■ **Your assignment**
The material below includes pictures; leave them out and return only the lines between the line containing "ngay tại nhà" and the line containing "образом были нарушены права клиента, оставить", inclusive, word for word.

■ **Record extracts**
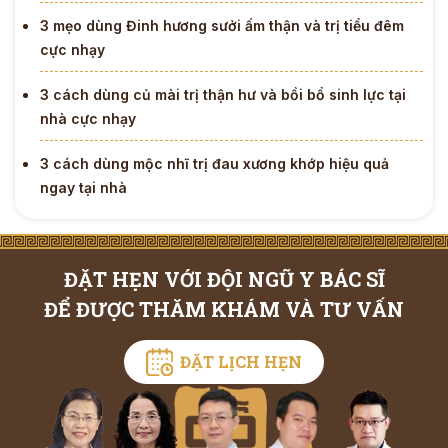
3 mẹo dùng Đinh hương sưởi ấm thận và trị tiểu đêm
cực nhạy
3 cách dùng củ mài trị thận hư và bồi bổ sinh lực tại
nhà cực nhạy
3 cách dùng mộc nhĩ trị đau xương khớp hiệu quả
ngay tại nhà
ĐẶT HẸN VỚI ĐỘI NGŨ Y BÁC SĨ
ĐỂ ĐƯỢC THĂM KHÁM VÀ TƯ VẤN
ĐẶT LỊCH HẸN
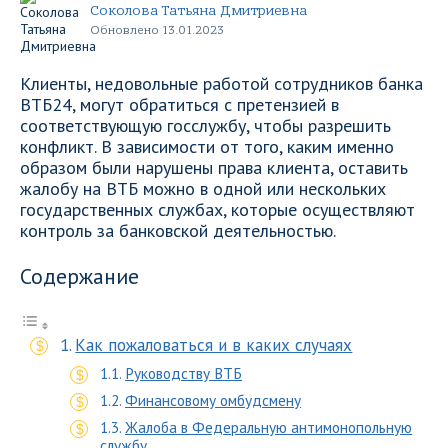
Соколова Татьяна Дмитриевна
Обновлено 13.01.2023
Клиенты, недовольные работой сотрудников банка
ВТБ24, могут обратиться с претензией в
соответствующую госслужбу, чтобы разрешить
конфликт. В зависимости от того, каким именно
образом были нарушены права клиента, оставить
жалобу на ВТБ можно в одной или нескольких
государственных службах, которые осуществляют
контроль за банковской деятельностью.
Содержание
Как пожаловаться и в каких случаях
Руководству ВТБ
Финансовому омбудсмену
Жалоба в Федеральную антимонопольную
службу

■ **Problem solution**
ngay tại nhà
ĐẶT HẸN VỚI ĐỘI NGŨ Y BÁC SĨ
ĐỂ ĐƯỢC THĂM KHÁM VÀ TƯ VẤN
ĐẶT LỊCH HẸN
Соколова Татьяна Дмитриевна
Обновлено 13.01.2023
Клиенты, недовольные работой сотрудников банка
ВТБ24, могут обратиться с претензией в
соответствующую госслужбу, чтобы разрешить
конфликт. В зависимости от того, каким именно
образом были нарушены права клиента, оставить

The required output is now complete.